Filter the listing below, please, and copy only the lines with the word "events".

Supplied data -
****
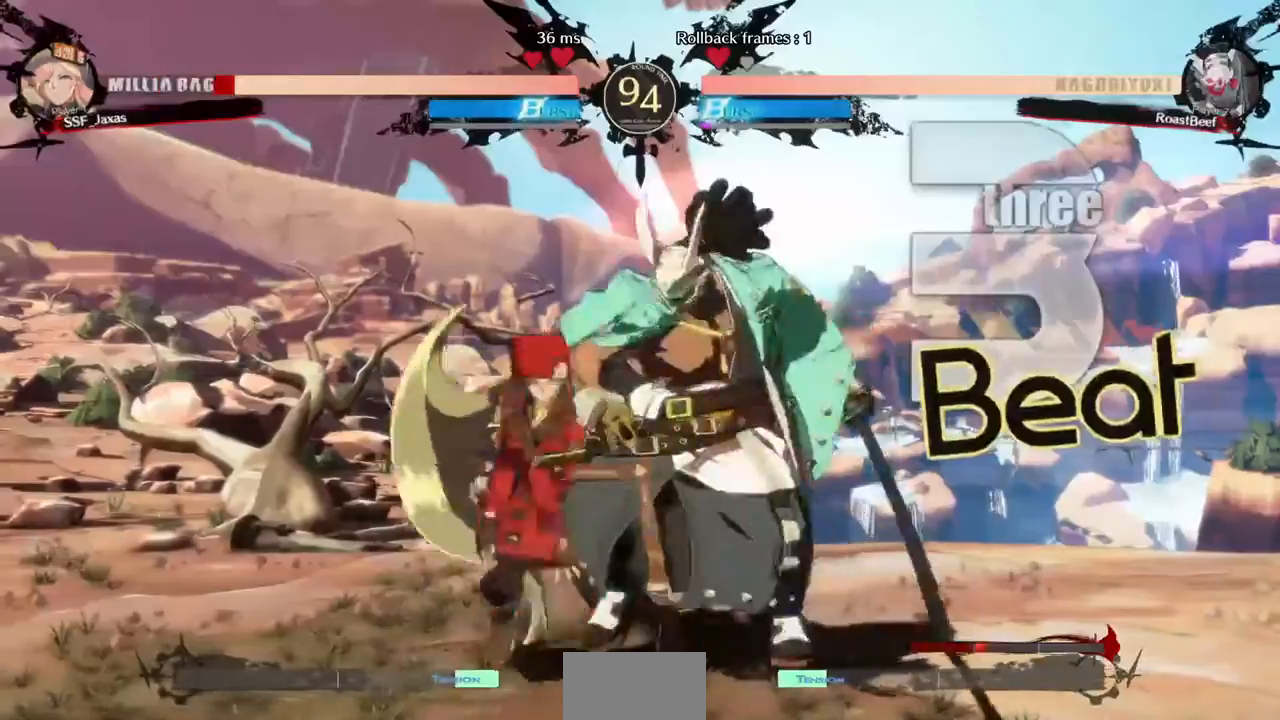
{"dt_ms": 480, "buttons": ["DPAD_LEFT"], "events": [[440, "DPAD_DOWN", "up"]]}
****
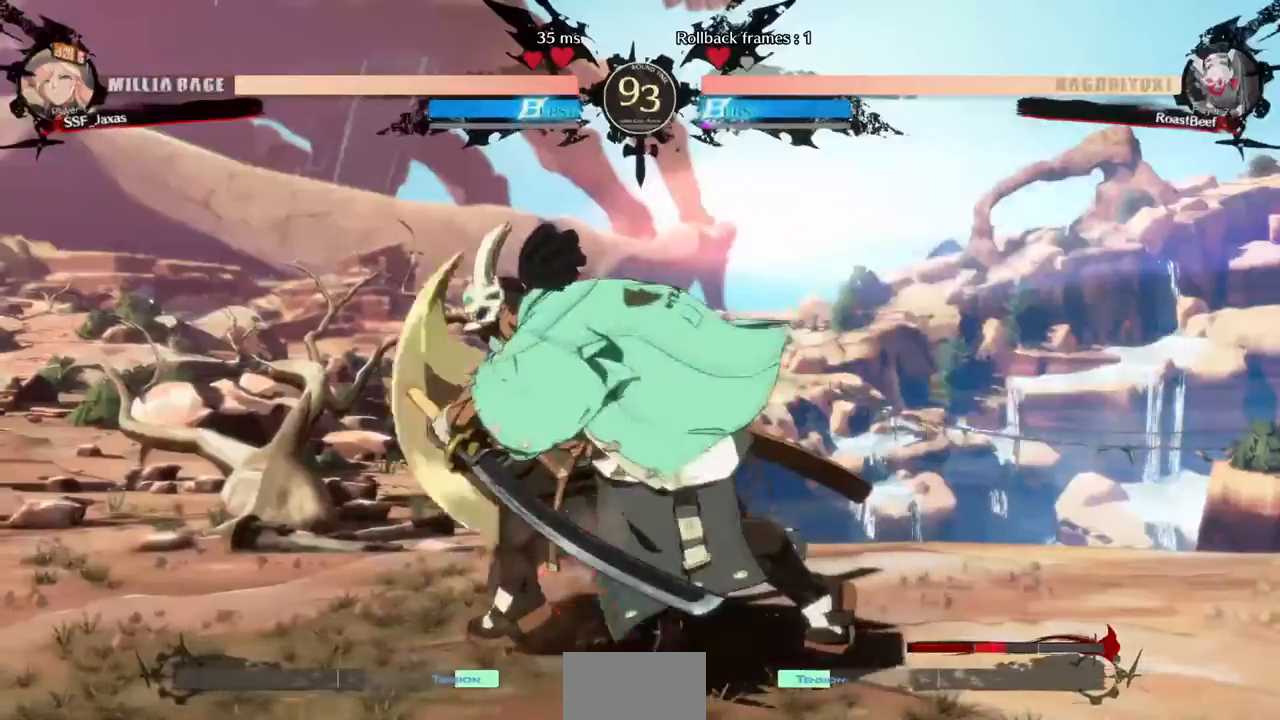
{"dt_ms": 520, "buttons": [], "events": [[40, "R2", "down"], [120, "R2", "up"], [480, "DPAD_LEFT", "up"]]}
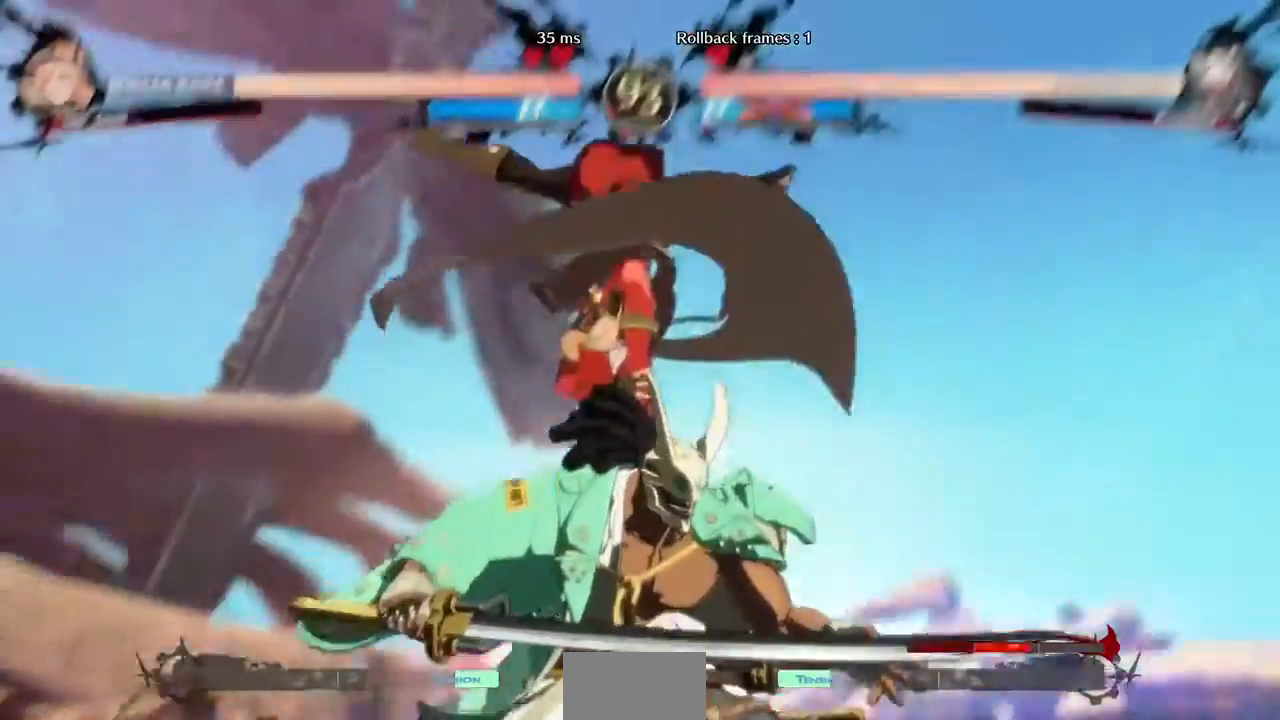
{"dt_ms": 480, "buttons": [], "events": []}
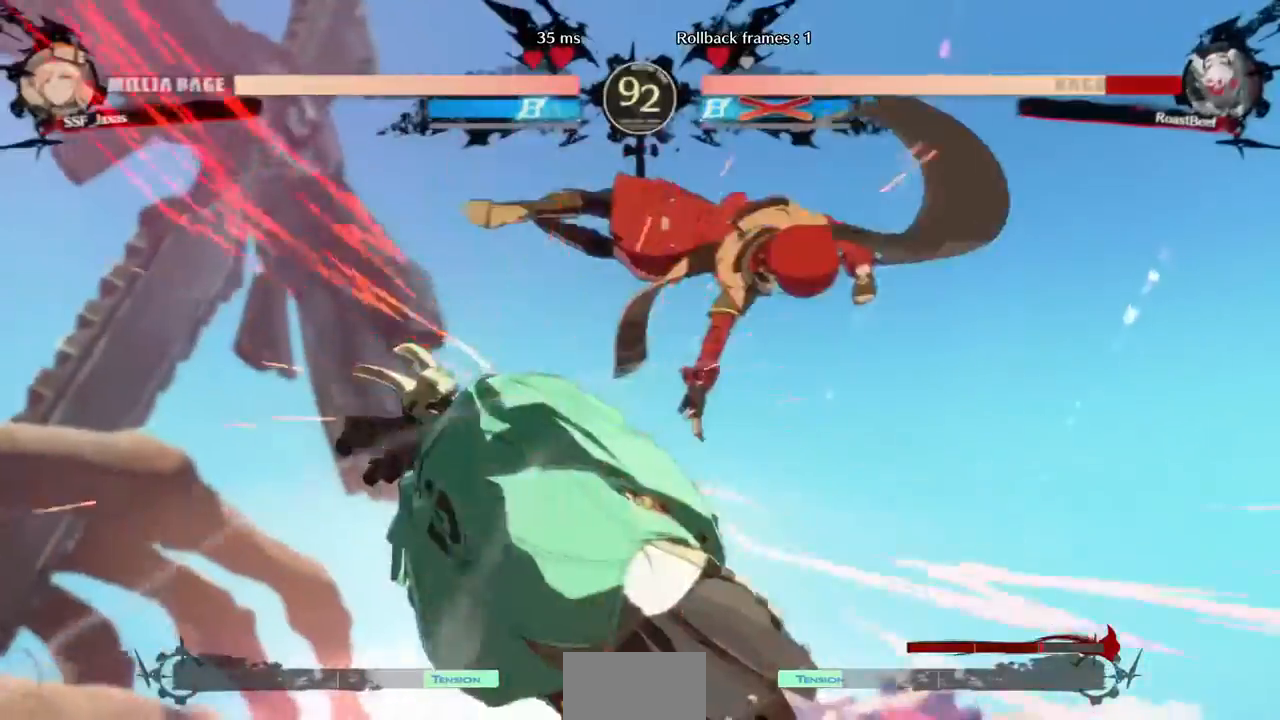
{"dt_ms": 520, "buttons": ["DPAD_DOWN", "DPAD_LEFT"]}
****
Task solution -
{"dt_ms": 480, "buttons": ["DPAD_LEFT"], "events": [[440, "DPAD_DOWN", "up"]]}
{"dt_ms": 520, "buttons": [], "events": [[40, "R2", "down"], [120, "R2", "up"], [480, "DPAD_LEFT", "up"]]}
{"dt_ms": 480, "buttons": [], "events": []}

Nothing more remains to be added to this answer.